> [Exercise aim]: Copy out, word for word, the stretch of lines from the one containing "Which series has" through the one containing "How many slices are in this pie chart?". Leave the pictures out of your answer.

=== Information supplied ===

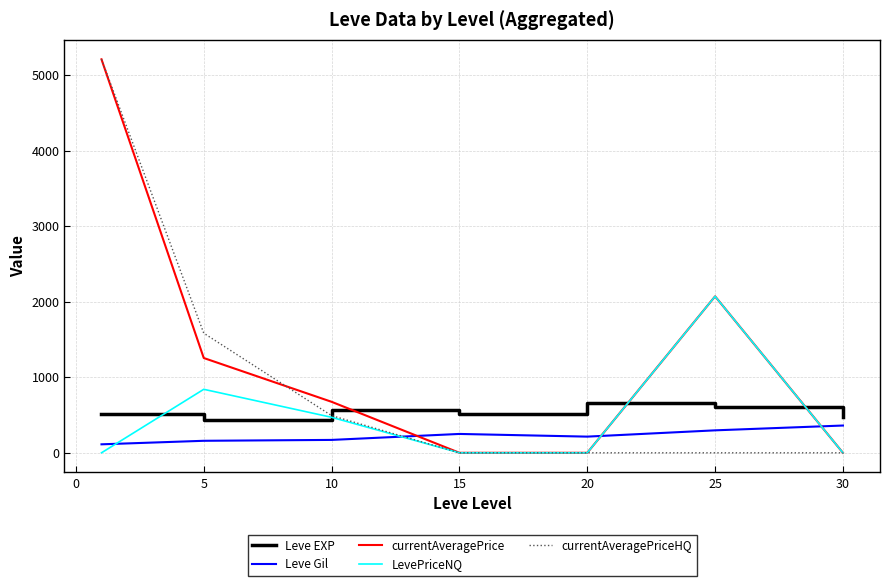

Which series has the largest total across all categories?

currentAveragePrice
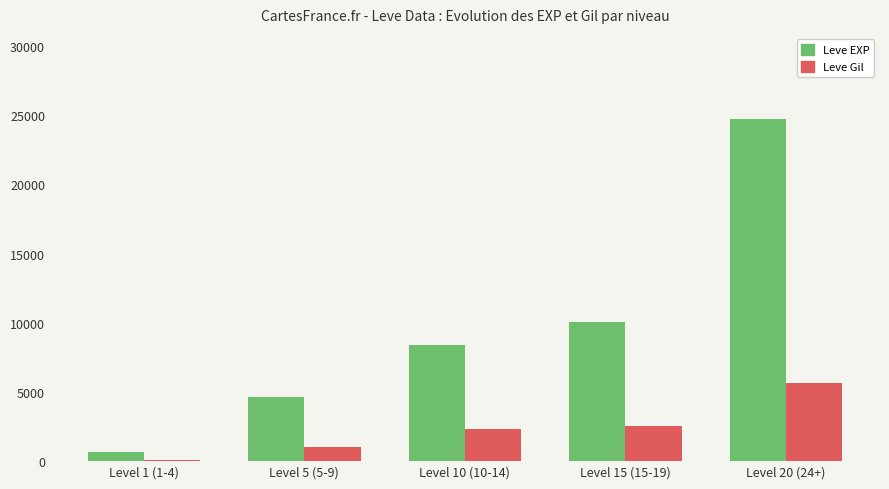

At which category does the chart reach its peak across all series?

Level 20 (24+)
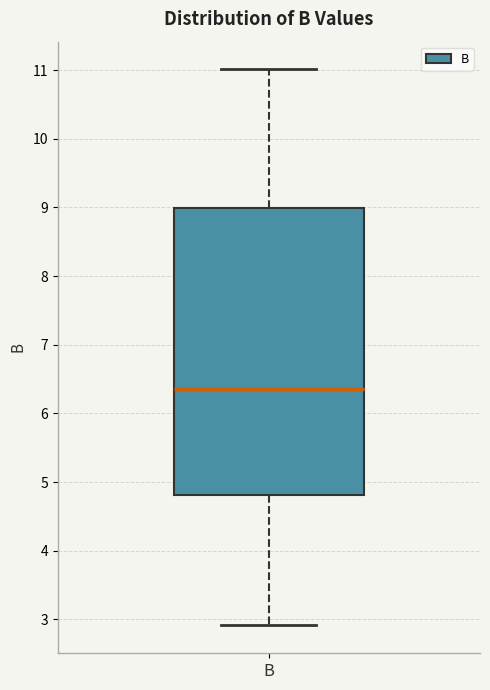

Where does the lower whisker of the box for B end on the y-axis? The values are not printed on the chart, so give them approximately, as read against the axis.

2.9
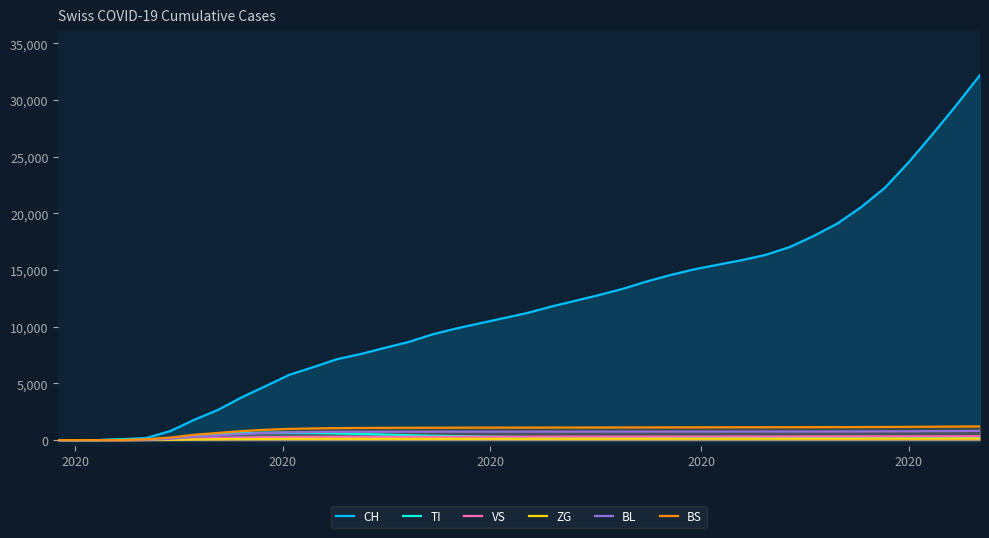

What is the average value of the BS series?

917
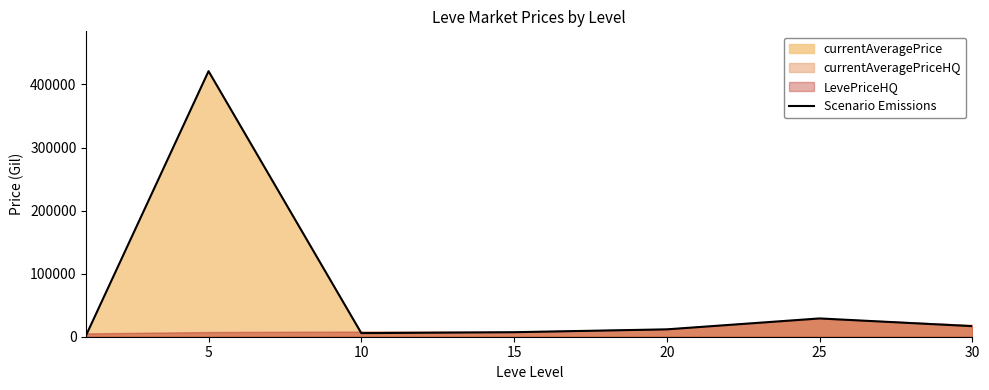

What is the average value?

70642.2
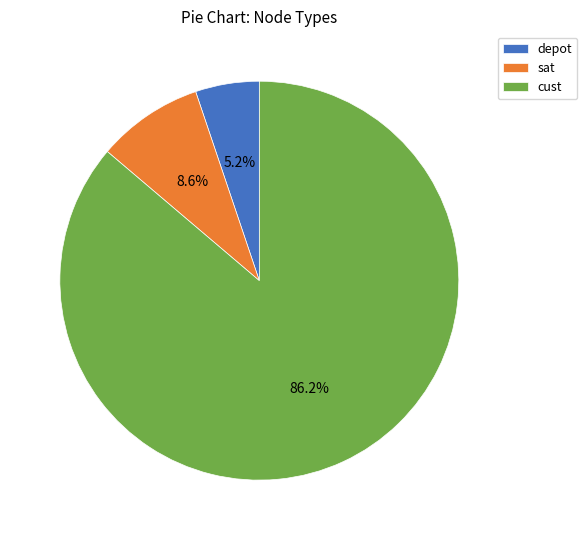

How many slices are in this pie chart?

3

===
=== Information supplied ===

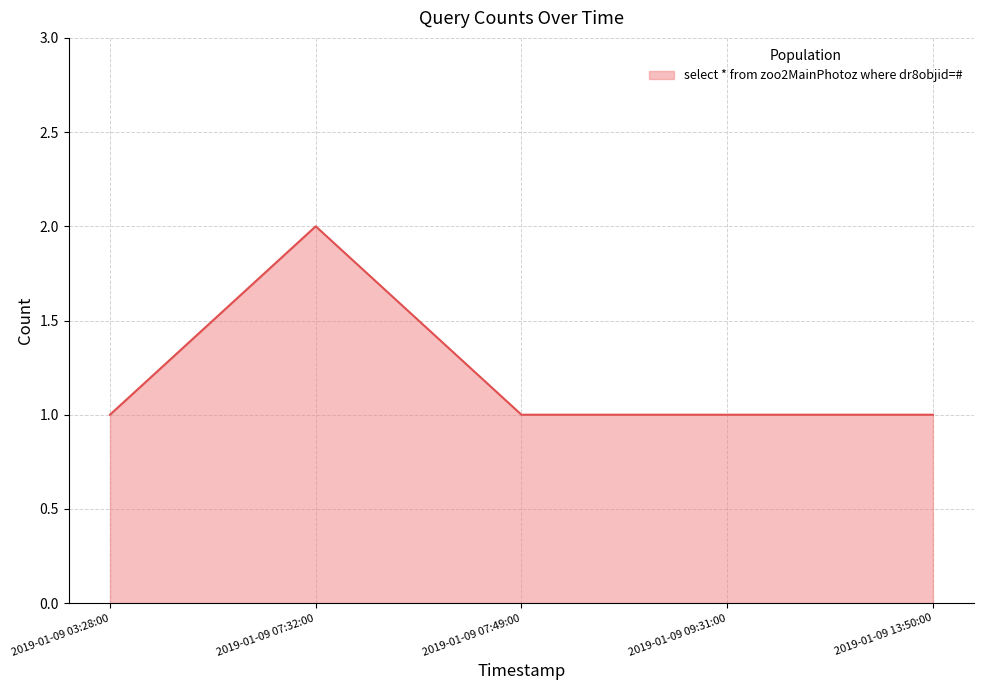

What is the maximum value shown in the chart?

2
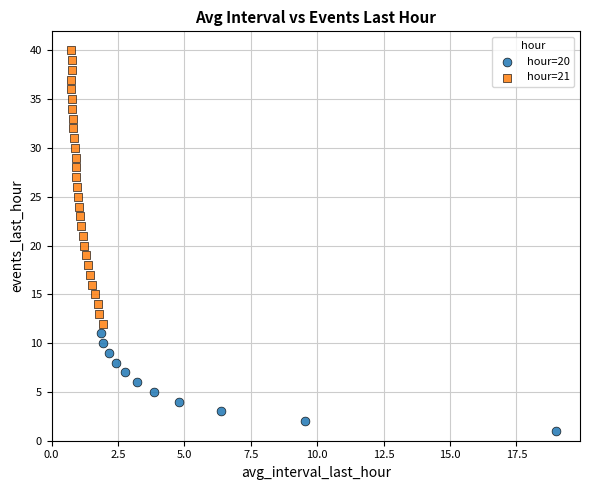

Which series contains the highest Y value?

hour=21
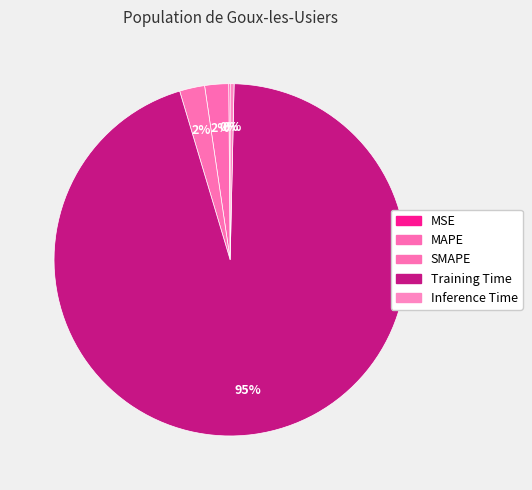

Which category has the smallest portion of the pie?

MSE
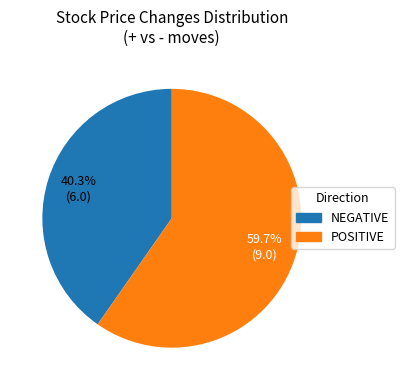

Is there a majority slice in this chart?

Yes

===

> [Answer to this task]:
Which series has the largest total across all categories?

currentAveragePrice

At which category does the chart reach its peak across all series?

Level 20 (24+)

Where does the lower whisker of the box for B end on the y-axis? The values are not printed on the chart, so give them approximately, as read against the axis.

2.9

What is the average value of the BS series?

917

What is the average value?

70642.2

How many slices are in this pie chart?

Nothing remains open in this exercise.